BRIEF — Restate the lines word for word, from the one containing "Blue Flame Award" through the last line of the entries below, without any other lines.

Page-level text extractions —
---
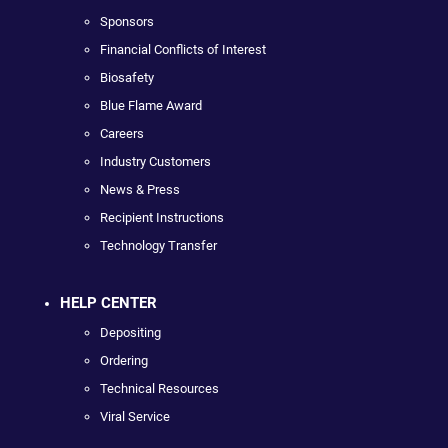
Sponsors
Financial Conflicts of Interest
Biosafety
Blue Flame Award
Careers
Industry Customers
News & Press
Recipient Instructions
Technology Transfer
HELP CENTER
Depositing
Ordering
Technical Resources
Viral Service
---
EXERCISE SOLUTION —
Blue Flame Award
Careers
Industry Customers
News & Press
Recipient Instructions
Technology Transfer
HELP CENTER
Depositing
Ordering
Technical Resources
Viral Service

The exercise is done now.